A Huge Hound—and a Hazardous Ice Cream—in a Hardy Boys Mystery

I went through a bunch of boxes of books in our basement the other day, deciding what I would try to sell or give away before we move. I have most of the original (revised) Hardy Boys mysteries and several of the so-called digests that picked up where the originals left off, at No. 59. My Aunt Marian, my mother's maternal-side aunt (so she was really my great-aunt), would give me three of the books every year for Christmas, and I'd borrow from the library or buy others throughout the year.

I leafed through Danger on Vampire Trail because the title sounded exciting. And I liked the hint of fang in the most prominent bat on the cover:

I turned to the first illustration within the text (there's also always an illustration opposite the title page) and look what I saw:

The woman in the drawing is Frank and Joe's Aunt Gertrude, the sister of their father, Fenton.

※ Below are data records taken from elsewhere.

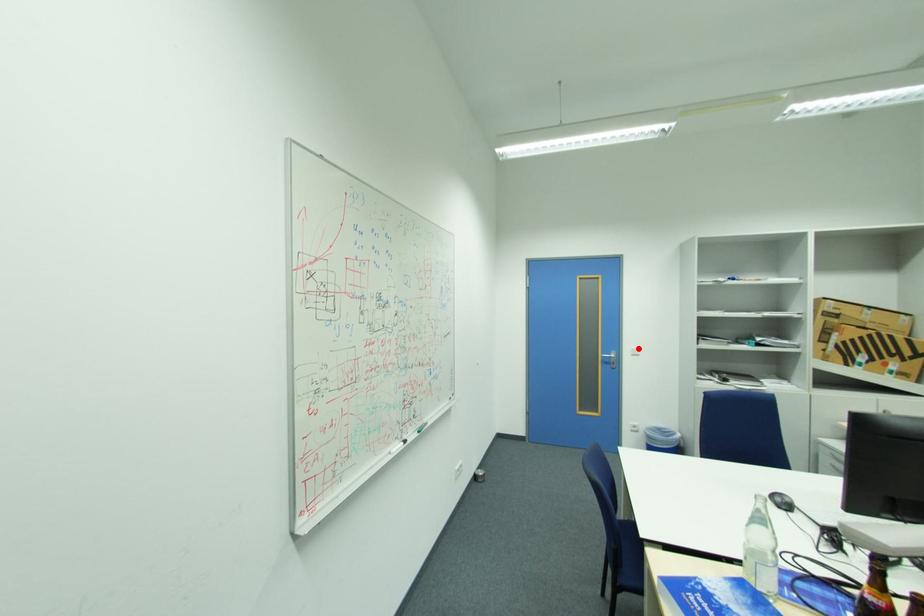
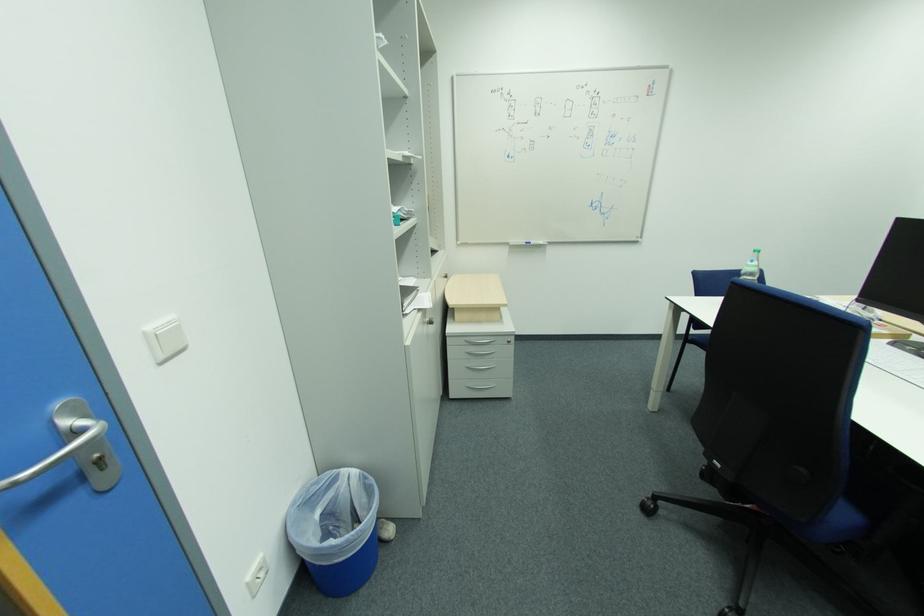
Find the pixel in the second image that matches the highlighted location in the first image.

(154, 329)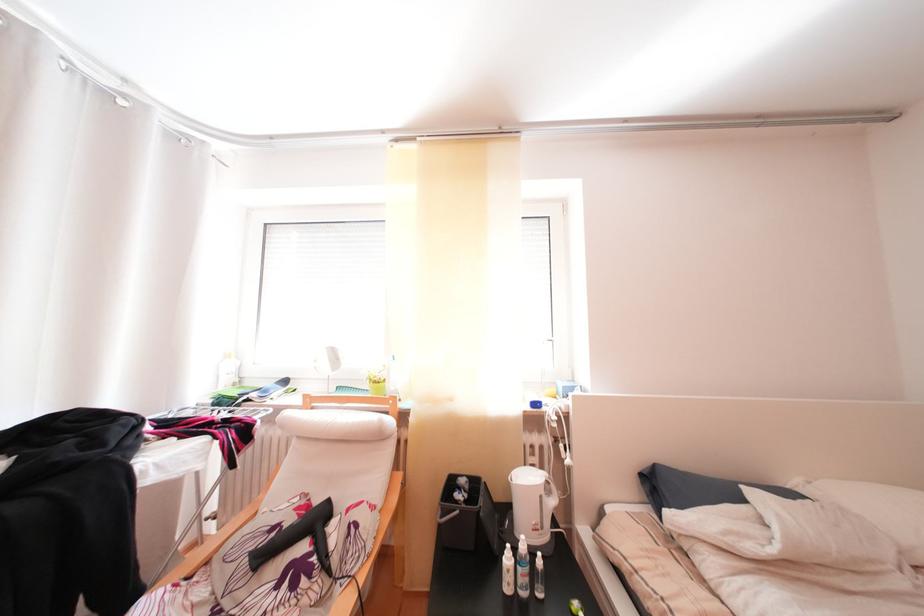
Where is `small clear bottle`? The image size is (924, 616). small clear bottle is located at coordinates (507, 570).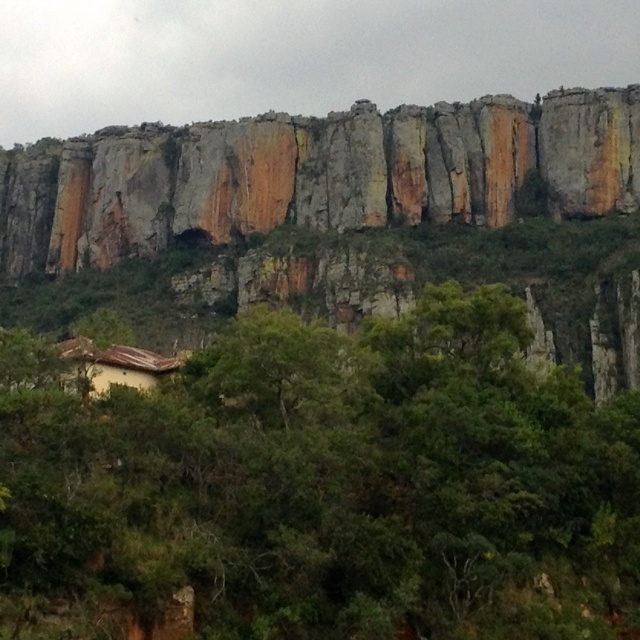
Who is lower down, green leafy tree at center or rustic stone cliff at upper center?

Positioned lower is green leafy tree at center.

Between green leafy tree at center and rustic stone cliff at upper center, which one appears on the left side from the viewer's perspective?

Positioned to the left is rustic stone cliff at upper center.

Who is more forward, (257, 388) or (618, 202)?

Point (257, 388)

Image resolution: width=640 pixels, height=640 pixels. I want to click on green leafy tree at center, so click(x=333, y=481).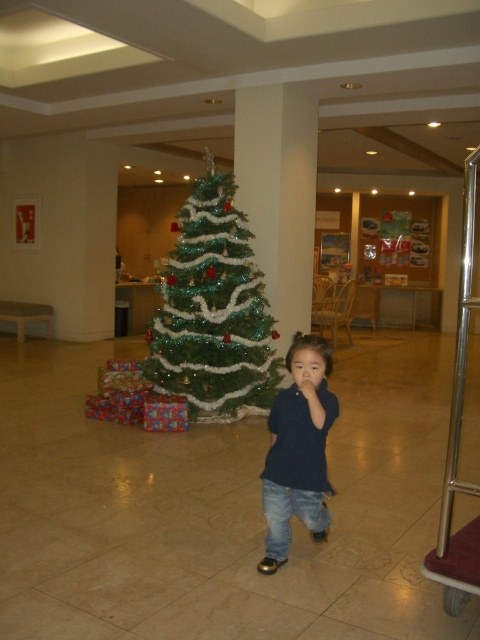
Question: Is green shiny christmas tree at center positioned before dark blue shirt at center?

Choices:
 (A) yes
 (B) no

Answer: (B)

Question: Can you confirm if green shiny christmas tree at center is smaller than dark blue shirt at center?

Choices:
 (A) yes
 (B) no

Answer: (B)

Question: Which of the following is the farthest from the observer?

Choices:
 (A) (320, 512)
 (B) (232, 342)

Answer: (B)

Question: Which point appears closest to the camera in this image?

Choices:
 (A) (245, 332)
 (B) (268, 554)

Answer: (B)

Question: Can you confirm if green shiny christmas tree at center is positioned above dark blue shirt at center?

Choices:
 (A) yes
 (B) no

Answer: (A)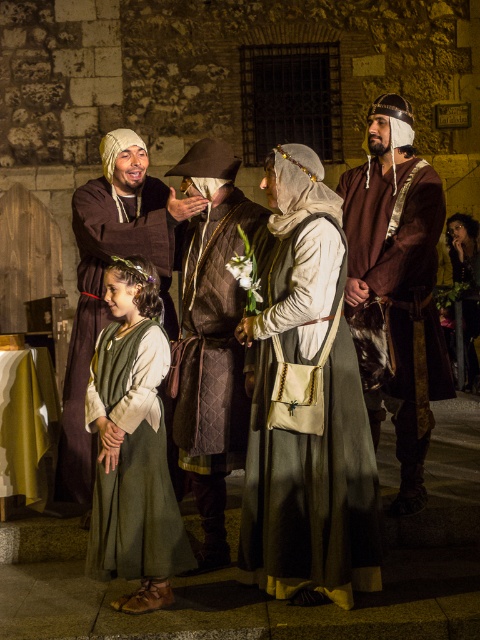
Question: Can you confirm if brown quilted tunic at center is thinner than brown leather hat at center?

Choices:
 (A) yes
 (B) no

Answer: (A)

Question: Which object is positioned farthest from the brown leather armor at right?

Choices:
 (A) brown leather hat at center
 (B) green fabric dress at center
 (C) matte gray robe at center

Answer: (B)

Question: Which object is farther from the camera taking this photo?

Choices:
 (A) brown leather hat at center
 (B) brown quilted tunic at center
 (C) matte gray robe at center
 (D) green fabric dress at center

Answer: (A)

Question: Which is farther from the brown leather hat at center?

Choices:
 (A) brown leather armor at right
 (B) matte gray robe at center
 (C) green fabric dress at center
 (D) brown quilted tunic at center

Answer: (A)

Question: Can you confirm if brown leather armor at right is wider than brown quilted tunic at center?

Choices:
 (A) no
 (B) yes

Answer: (B)

Question: Can you confirm if brown leather armor at right is positioned to the right of brown leather hat at center?

Choices:
 (A) yes
 (B) no

Answer: (A)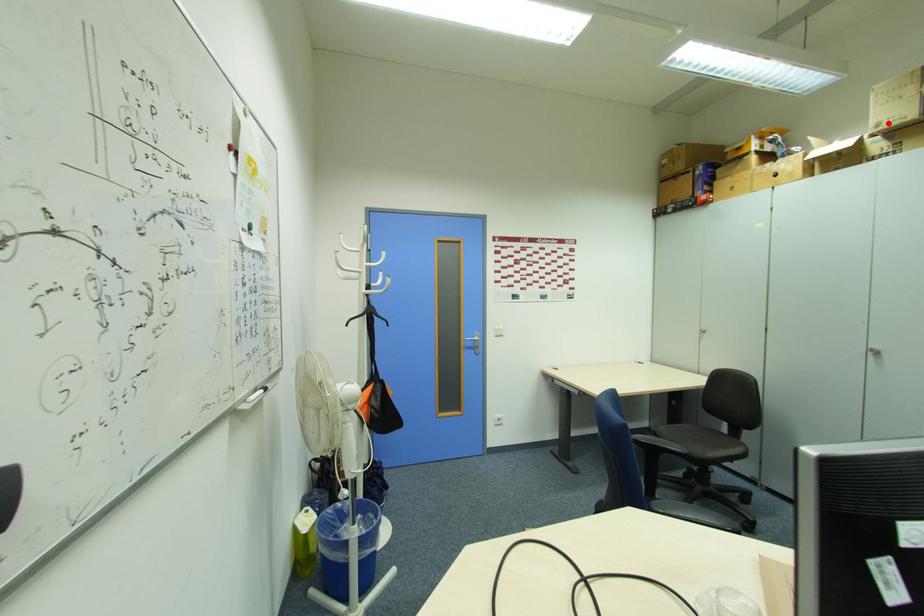
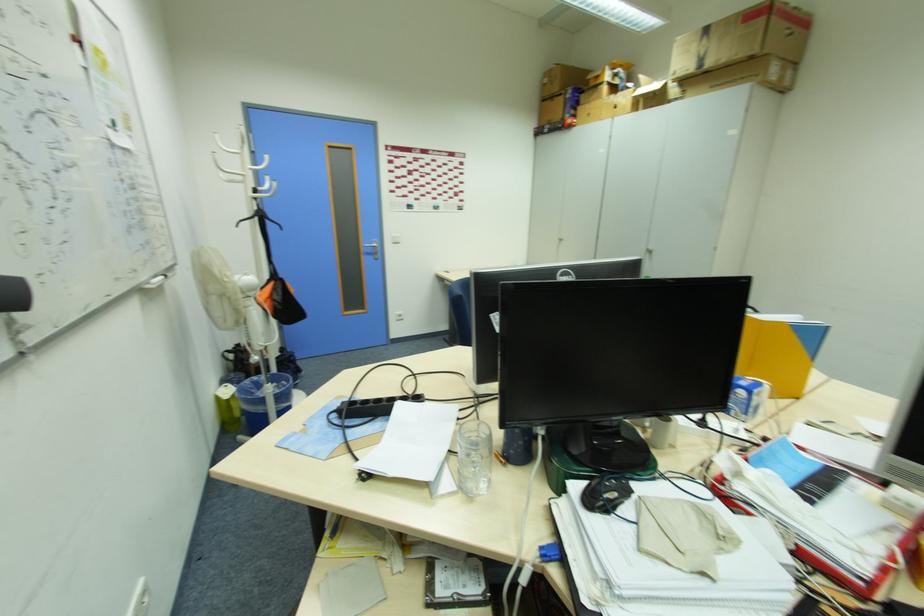
Question: A red point is marked in image1. In image2, is the corresponding 3D point closer to the camera or farther? Reply with the corresponding letter.

Choices:
 (A) The corresponding 3D point is closer.
 (B) The corresponding 3D point is farther.

Answer: (A)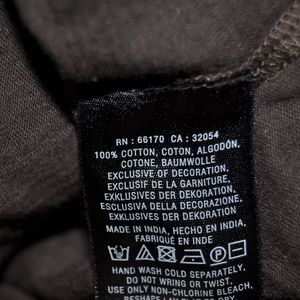
You are a GUI agent. You are given a task and a screenshot of the screen. Output one action in this format:
    pyautogui.click(x=<x>, y=<y>)
    Task: Click on the iron
    The width and height of the screenshot is (300, 300).
    Given the screenshot: What is the action you would take?
    point(199,261)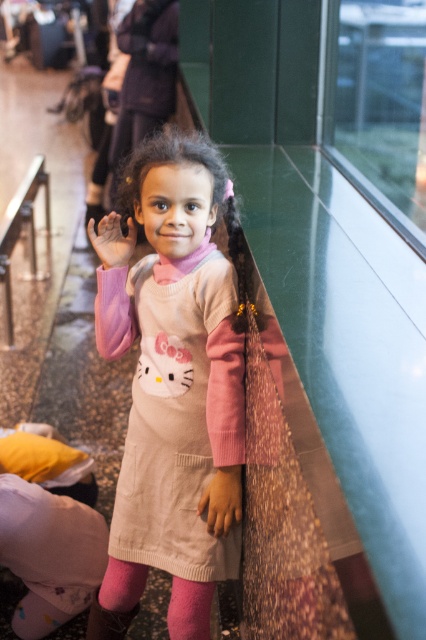
Is metallic rail at lower left to the left of smooth beige hand at center from the viewer's perspective?

Correct, you'll find metallic rail at lower left to the left of smooth beige hand at center.

Can you confirm if metallic rail at lower left is bigger than smooth beige hand at center?

Indeed, metallic rail at lower left has a larger size compared to smooth beige hand at center.

Which is in front, point (28, 212) or point (221, 513)?

Point (221, 513)

In order to click on metallic rail at lower left in this screenshot , I will do `click(20, 230)`.

Who is more forward, (x=143, y=260) or (x=129, y=221)?

Positioned in front is point (x=129, y=221).

Who is higher up, pink cotton dress at center or pink fabric hand at center?

pink fabric hand at center is above.

Locate an element on the screen. pink cotton dress at center is located at coordinates (172, 371).

Is pink cotton dress at center positioned behind smooth beige hand at center?

No.

Is pink cotton dress at center wider than smooth beige hand at center?

Yes, pink cotton dress at center is wider than smooth beige hand at center.

In order to click on pink cotton dress at center in this screenshot , I will do `click(172, 371)`.

You are a GUI agent. You are given a task and a screenshot of the screen. Output one action in this format:
    pyautogui.click(x=<x>, y=<y>)
    Task: Click on the pink cotton dress at center
    
    Given the screenshot: What is the action you would take?
    pyautogui.click(x=172, y=371)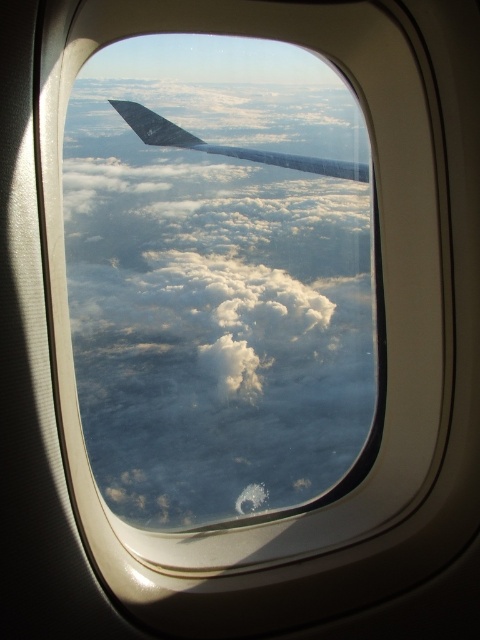
You are sitting in an airplane seat and looking out the window. You see a white fluffy cloud at center and a metallic gray wing at upper center. Which object is closer to you?

The white fluffy cloud at center is closer to the viewer than the metallic gray wing at upper center.

You are a passenger sitting by the window in an airplane. You notice a white fluffy cloud at center and a metallic gray wing at upper center. Which object is closer to the airplane you are in?

The metallic gray wing at upper center is part of the airplane itself, so it is closer to you than the white fluffy cloud at center which is outside the aircraft.

You are a pilot checking the position of the white fluffy cloud at center relative to the airplane. Based on the coordinates provided, is the cloud positioned to the left or right of the airplane?

The white fluffy cloud at center is located at point 0.431 on the x and 0.454 on the y axis. Since the airplane is positioned at the center of the image, the cloud is slightly to the left of the airplane.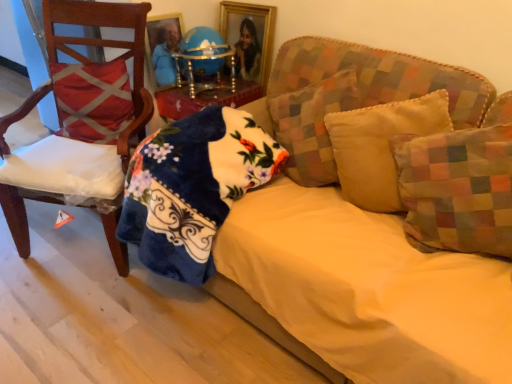
Where is `free space above gold/glass picture frame at upper center (from a real-world perspective)`? This screenshot has height=384, width=512. free space above gold/glass picture frame at upper center (from a real-world perspective) is located at coordinates (246, 1).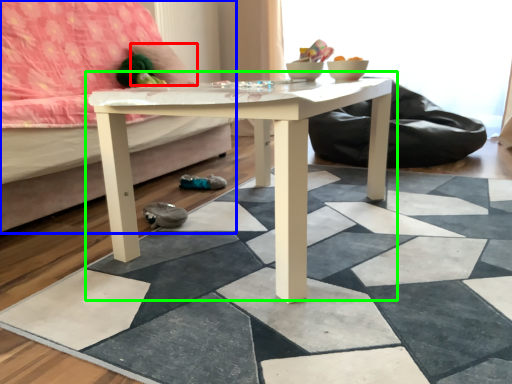
Question: Which object is positioned farthest from pillow (highlighted by a red box)? Select from studio couch (highlighted by a blue box) and coffee table (highlighted by a green box).

Choices:
 (A) studio couch
 (B) coffee table

Answer: (B)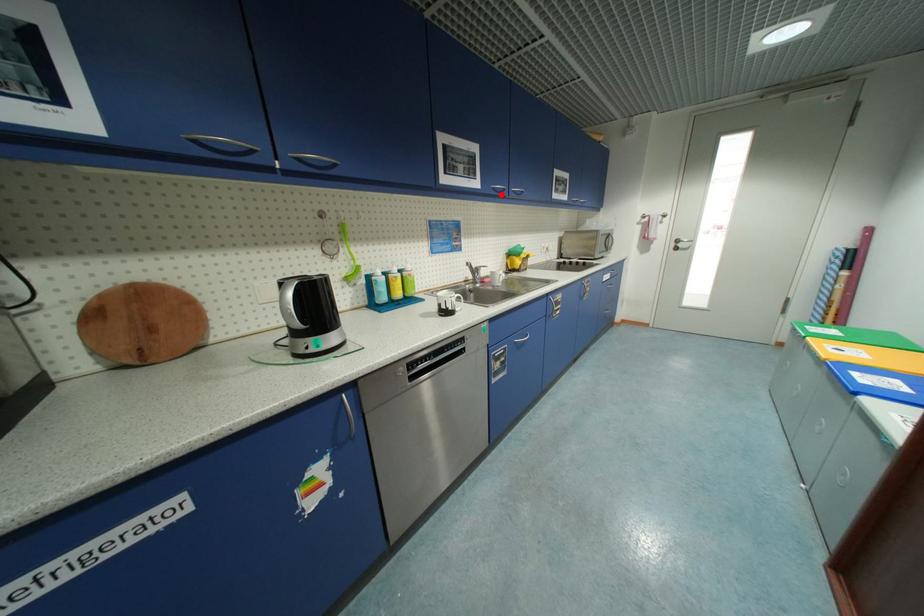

The dog is a bloodhound named Sherlock who belongs to their friend Biff Hooper.

Every chapter of a Hardy Boys book ended with a cliffhanger, and there were sometimes lesser suspenseful moments within chapters, like when the boys heard their aunt cry out from the kitchen and they ran to see what was the matter.

The boys' best friend, Chet Morton, had a new hobby in just about every book, which enabled readers to learn a little bit about activities such as falconry or hot-air ballooning. And the mysteries would sometimes have them traveling to cool places like Australia or Iceland.

In DOVT, poor Sherlock is almost killed twice, and one of those near-fatal experiences involves ... a frozen dessert! He's almost burned up when two bad guys throw a Molotov cocktail at the boys' camper while he's tied to the bumper, and he, Biff, and Chet are given poisoned ice cream by another villain, named Mungo. B&C became groggy, and Mungo tied them up and threw them into the back of a car. Sherlock lost consciousness and was feared to be a goner, but a kind veterinarian in a nearby town saved him. Phew.